Выбрать главу

Радости и невзгоды, великие и малые открытия, находки и потери… Находилось малое, а терялось порой почти все. Переживалось это остро, бурно, непосредственно. Потом, с годами, непосредственность приглушалась, а острота осталась. На всю жизнь. Время здесь оказалось бессильно.

Сделанное Королевым в начале 60-х годов многим отличается от его прежних замыслов. Как это часто бывает, новое началось с демонстрации, своего рода вызова. Таким оказался старт «Востока» с Гагариным. Уже после полета он скажет: «Это был логический шаг, и вроде получилось».

Мотивы и импульсы его поступков диктовались делом. И здесь он не останавливался ни перед чем. В этом его Прометеево деяние. И вот что еще подумалось тогда: Королев сумел сохранить в себе многое из того, что было открыто им в Циолковском. Калужский учитель навсегда остался в мыслях и представлениях главного конструктора Королева.

…Вот и тогда он смотрел на портрет ученого в своем кабинете, и мне раскрывался удивительный мир этих замечательных творцов. Он-то и позволил разобраться в том, что произошло во второй половине нашего века и почему этот век называют космическим.

…После войны я читал лекции в МВТУ. Однажды меня спросили: верю ли я в реальность полета на Марс? Ответил: верю. И не слукавил. Потому что верю…

Подумалось: вот оно, извечное, непреходящее, неуемное, бьющее через край. Прометеево деяние XX века. Это сейчас, по прошествии четырех десятилетий космической эры, даже сверхсложные проекты покорения Вселенной воспринимаются порой очень уж буднично. А тогда…

Тот туманный декабрьский вечер тоже навсегда останется в моей памяти. Мне представилась редкостная возможность наблюдать мысль в действии. Это было удивительное, восхитительное зрелище, каким только может быть порыв вдохновения, неудержимо зовущий в завтра! Я услышал от Сергея Павловича два слова, за которыми виделось стремление превратить земную человеческую цивилизацию в межпланетную и, быть может, в отдаленном будущем изменить судьбу людей: «Покоренный Марс».

Прежде чем смысл этих слов стал мне понятен, прошла, казалось, вечность.

— Такой шаг труден, но неотвратим.

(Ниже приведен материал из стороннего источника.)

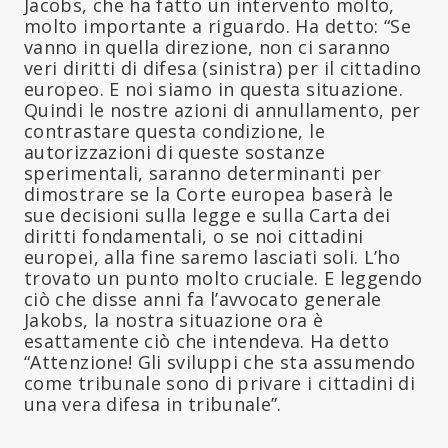
Jacobs, che ha fatto un intervento molto,
molto importante a riguardo. Ha detto: “Se
vanno in quella direzione, non ci saranno
veri diritti di difesa (sinistra) per il cittadino
europeo. E noi siamo in questa situazione.
Quindi le nostre azioni di annullamento, per
contrastare questa condizione, le
autorizzazioni di queste sostanze
sperimentali, saranno determinanti per
dimostrare se la Corte europea baserà le
sue decisioni sulla legge e sulla Carta dei
diritti fondamentali, o se noi cittadini
europei, alla fine saremo lasciati soli. L’ho
trovato un punto molto cruciale. E leggendo
ciò che disse anni fa l’avvocato generale
Jakobs, la nostra situazione ora è
esattamente ciò che intendeva. Ha detto
“Attenzione! Gli sviluppi che sta assumendo
come tribunale sono di privare i cittadini di
una vera difesa in tribunale”.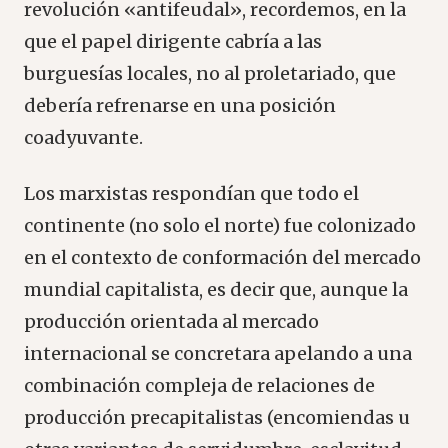
revolución «antifeudal», recordemos, en la
que el papel dirigente cabría a las
burguesías locales, no al proletariado, que
debería refrenarse en una posición
coadyuvante.
Los marxistas respondían que todo el
continente (no solo el norte) fue colonizado
en el contexto de conformación del mercado
mundial capitalista, es decir que, aunque la
producción orientada al mercado
internacional se concretara apelando a una
combinación compleja de relaciones de
producción precapitalistas (encomiendas u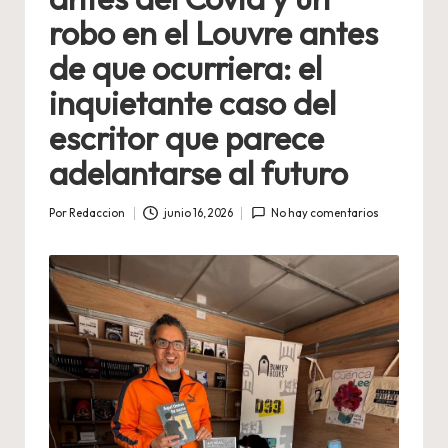
robo en el Louvre antes
de que ocurriera: el
inquietante caso del
escritor que parece
adelantarse al futuro
Por
Redaccion
junio 16, 2026
No hay comentarios
Publicado
por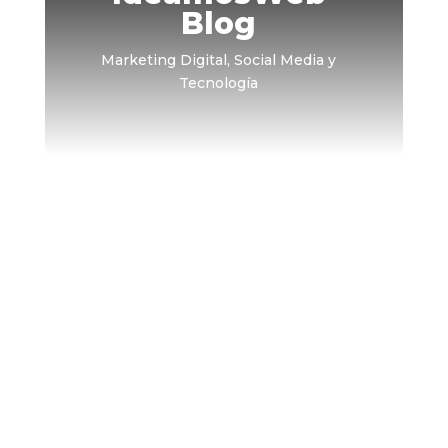
Blog
Marketing Digital, Social Media y
Tecnología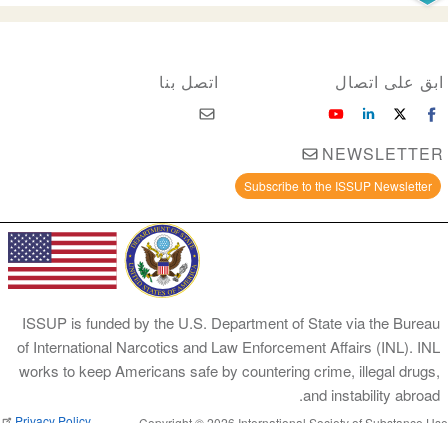
ابق على اتصال
اتصل بنا
NEWSLETTER
Subscribe to the ISSUP Newsletter
ISSUP is funded by the U.S. Department of State via the Bureau
of International Narcotics and Law Enforcement Affairs (INL). INL
works to keep Americans safe by countering crime, illegal drugs,
and instability abroad.
Privacy Policy
Copyright © 2026 International Society of Substance Use
Prevention and Treatment Professionals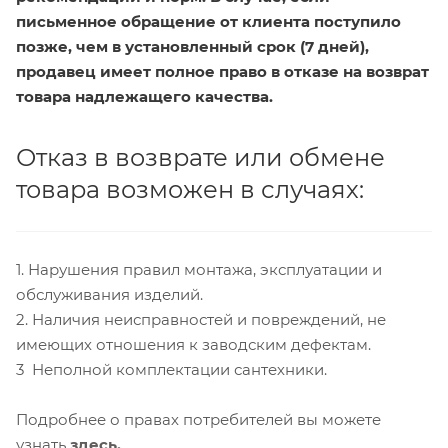
письменное обращение от клиента поступило
позже, чем в установленный срок (7 дней),
продавец имеет полное право в отказе на возврат
товара надлежащего качества.
Отказ в возврате или обмене
товара возможен в случаях:
1. Нарушения правил монтажа, эксплуатации и
обслуживания изделий.
2. Наличия неисправностей и повреждений, не
имеющих отношения к заводским дефектам.
3 Неполной комплектации сантехники.
Подробнее о правах потребителей вы можете
узнать
здесь.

Вопрос: когда и как…

Помню, сказал самому себе: «Тебе здорово повезло. В таком настроении он может рассказать многое». И не ошибся.

Говорил Королев убежденно, интересно и не вообще, а очень конкретно, хотя, признаюсь, не все в его суждениях мне было понятно.

Математические символы и эскиз летательного аппарата, которые академик набрасывал на листке, в переводе на обычный язык означали, что человек нашел (а к тому времени уже и опробовал) средство достичь второй космической скорости, почти в 70 раз большей, чем у реактивного пассажирского лайнера, и в полтора раза большей, чем у обычной космической ракеты: той, что выводит спутники на околоземные орбиты. Он уже видел тот завтрашний день, который «объединит пространство и время».

— Сергей Павлович, — перебил я его, — вы романтик и мечтатель, хотя прагматик тоже. И все-таки, как родилась идея «маленькой Луны»?

— Вы сказали: «прагматик». Я пришел в ракетную технику с надеждой на полет в космос, на запуск спутника, на осуществление других замыслов… Долго не было реальных возможностей для этого, о первой космической скорости можно было лишь мечтать. С созданием сложных баллистических ракет заветная цель становилась все ближе. Поверьте, это очень непростая работа и не все получалось сразу. Мы внимательно следили за сообщениями о подготовке в Соединенных Штатах Америки спутника, названного не без намека «Авангардом». Кое-кому тогда казалось, что он будет первым в космосе… Вот и считайте, мог ли я уступить им свою мечту…

Спустя годы, я возвращаюсь в то уже далеко время и пытаюсь осмыслить и сам разговор с главным конструктором, и то, что ему предшествовало, и то что было потом. Вот ведь как получается. Человек, неугомонный и жаждущий новых знаний, требовал от космоса раскрыться, пустить в свои безграничные владения. Они были манящими и недоступными для него с тех самых пор, как человек впервые начал изумляться и думать. Звезды на небе манили его всегда.

По мнению Бернарда Шоу, за всю известную нам историю человечества «лишь восемь великих» — Пифагор, Аристотель, Птолемей, Коперник, Галилей, Кеплер, Ньютон и Эйнштейн — смогли синтезировать всю совокупность знаний своего времени и новые представления о Вселенной, в более грандиозные, чем представления их предшественников. А если говорить о практике, а не только об умозаключениях, о конкретных инженерных решениях? Здесь список будет короче, а имя Королева в нем будет стоять первым.